8 steps to develop your coffee palate

October 16th, 2009

This post is really for coffee consumers who want to develop their palates, which leads to coffee becoming more enjoyable.

I had been in coffee well over a year before I really began to develop my vocabulary and descriptive skills, and that is probably more embarrassing as I had done some work in wine beforehand.

What does the coffee professional have access to, that the consumer doesn’t, that allows them to progress so fast?  It isn’t cupping bowls, or spoons.  It isn’t scoresheets, or large amounts of data about where the coffee is from.  It is regular opportunities for comparative tasting.

I know I just said that it wasn’t about cupping bowls and spoons, though most industry tasting is through the cupping process.  I strongly believe that the rituals and practices of cupping and were not created with the primary goal of tasting the coffee better.  Most of cupping’s routine is about searching for potential defect, looking for consistency, and trying to discern as much about the raw material as possible before purchase.  It isn’t a better way to develop your palate.  Where the cupper gains a quiet advantage is by going through a process of focused, conscious tasting.  You can do this at home very easily, though before you begin I’d advise you to watch Tom Owens’ video on Drinking Vs Tasting.  After that it is pretty simple:

1).  Buy two very different coffees. It doesn’t hurt to ask your local roaster/shop for guidance on this.

2).  Buy two small french presses. As small as you can get really.

3).  Brew two small cups of each coffee.  You could obviously do this with bigger presses and bigger cups, but I hate the idea of wasting good coffee or promoting overconsumption.

4).  Let them cool a little bit. It is much easier to discern the flavours when coffee has cooled a little bit.

5).  Start to taste them alternately. Take a couple of sips of one coffee before moving on.  Start to think about how the coffee tastes compared to the other.  Without a point of reference this is incredibly difficult.

6).  Focus on textures first.  To start with focus on things like the mouthfeel of the two coffees.  Does one feel heavier than the other?  Is one sweeter than the other?  Does one have a cleaner acidity than the other?

7).  Don’t read the labels as you taste.  Instead note down a handful of words about each coffee.  When you are done compare what you have to the roaster’s descriptions.  Can you see now what they are trying to communicate about the coffee?
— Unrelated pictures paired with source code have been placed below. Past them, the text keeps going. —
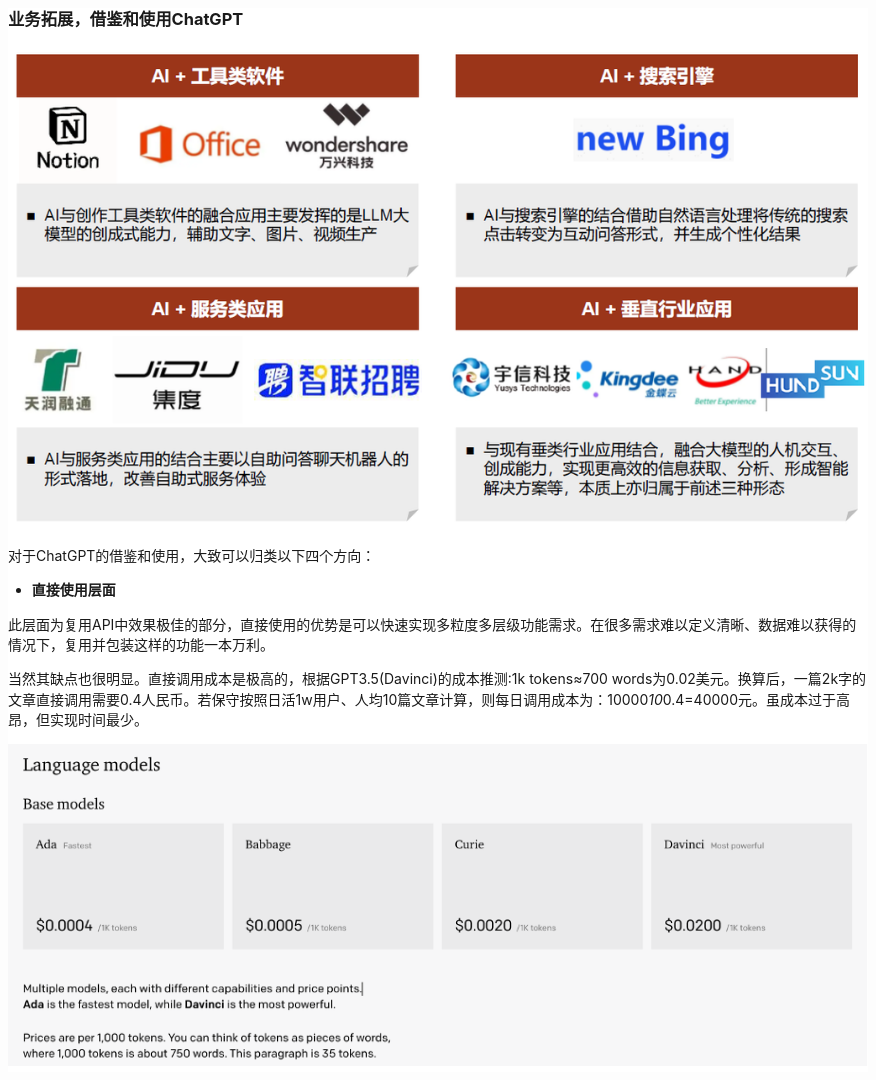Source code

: 

### 业务拓展，借鉴和使用ChatGPT

![image-20230305111656719](local.assets/images/image-20230305111656719.png)

对于ChatGPT的借鉴和使用，大致可以归类以下四个方向：

- **直接使用层面**

此层面为复用API中效果极佳的部分，直接使用的优势是可以快速实现多粒度多层级功能需求。在很多需求难以定义清晰、数据难以获得的情况下，复用并包装这样的功能一本万利。

当然其缺点也很明显。直接调用成本是极高的，根据GPT3.5(Davinci)的成本推测:1k tokens≈700 words为0.02美元。换算后，一篇2k字的文章直接调用需要0.4人民币。若保守按照日活1w用户、人均10篇文章计算，则每日调用成本为：10000*10*0.4=40000元。虽成本过于高昂，但实现时间最少。

![图片](local.assets/images/640-20230302231242434.png)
8).  Don’t worry about flavours. ‘Worry’ is the key word here.  Flavours are the most intimidating part of tasting, as well as the most frustrating.  Roasters use flavours not only to describe particular notes – such as “nutty” or “floral” – but also to convey a wide range of sensations.  Describing a coffee as having “ripe apple” notes also communicates expectations of sweetness and acidity. If you do identify individual flavours – great!  Note it down!  If not then don’t worry.  Any words or phrases that describe what you are tasting qualify as being useful – random words or flavours.

Often upon reading the label you’ll have your frustration relieved as you find the word to describe what you tasted that you just couldn’t pull out from the back of your brain.  It suddenly seems so obvious!  This is part of building a coffee specific vocabulary of flavours – aromas and tastes that you initially find out of context in coffee become what I describe as “coffee versions of…”.

I can’t stress enough how important the comparative part of this is.  Tasting one coffee at a time means that you can focus all you want, but without something to compare it too you are working based on your memory of previous coffee which is unfortunately patchy, flawed and innaccurate.

How often should you do this?  Whenever you get the chance and have some time to relax and enjoy coffee.  Soon you’ll find describing coffees gets easier and easier, though this is something even industry veterans still work on.

One final note on comparative tasting:  The context, unfortunately, remains everything.  Even the best coffee tasters in the world – let’s take Cup of Excellence judges as an example – cannot score coffees accurately outside of context.  A jury member might score a coffee in El Salvador 92, then score a coffee in Guatemala 93.  These are not comparable scores, because the context of those scores has changed so much.  Within the individual competitions those scores matter, but outside they don’t.